▶ _Document passage_
- - - -

We know how this story ends. As Abraham took his knife to obey God and carry out the sacrifice, a voice called out to stop him. Isaac, the beloved son was spared. Earlier, Isaac had asked his father Abraham a question—one that many after him would ask as well:[1]

Where is the Lamb?

In response, Abraham told Isaac that God would provide the lamb. Later in the story, God did provide a ram for Abraham to sacrifice instead of Isaac. God saw Abraham’s faith and he saw the need to provide a substitute offering. God saw and God provided.

I love this story, because it reminds me of the Father whose beloved Son was not spared. This story points us to the sacrificial Lamb who took on the sins of the world. Our sins. God the Father provided the perfect Son who did not know sin, to be sin for us.

- - - -

▶ _Given information_
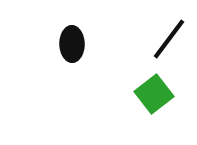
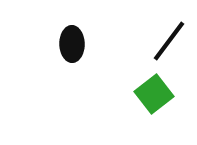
black line: moved 2 px down
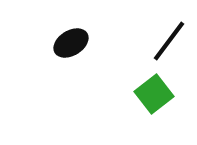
black ellipse: moved 1 px left, 1 px up; rotated 60 degrees clockwise
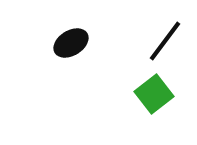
black line: moved 4 px left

- - - -

▶ _Work to complete_
(A) In the passage about Abraham and Isaac, list every sentence that begins with the word "God".
(B) Write out the passage about Abraham and Isaac word for word, from "In response, Abraham" up to and including "sin for us.".

▶ _Responses in order_
(A)
- God saw Abraham’s faith and he saw the need to provide a substitute offering.
- God saw and God provided.
- God the Father provided the perfect Son who did not know sin, to be sin for us.

(B)
In response, Abraham told Isaac that God would provide the lamb. Later in the story, God did provide a ram for Abraham to sacrifice instead of Isaac. God saw Abraham’s faith and he saw the need to provide a substitute offering. God saw and God provided.

I love this story, because it reminds me of the Father whose beloved Son was not spared. This story points us to the sacrificial Lamb who took on the sins of the world. Our sins. God the Father provided the perfect Son who did not know sin, to be sin for us.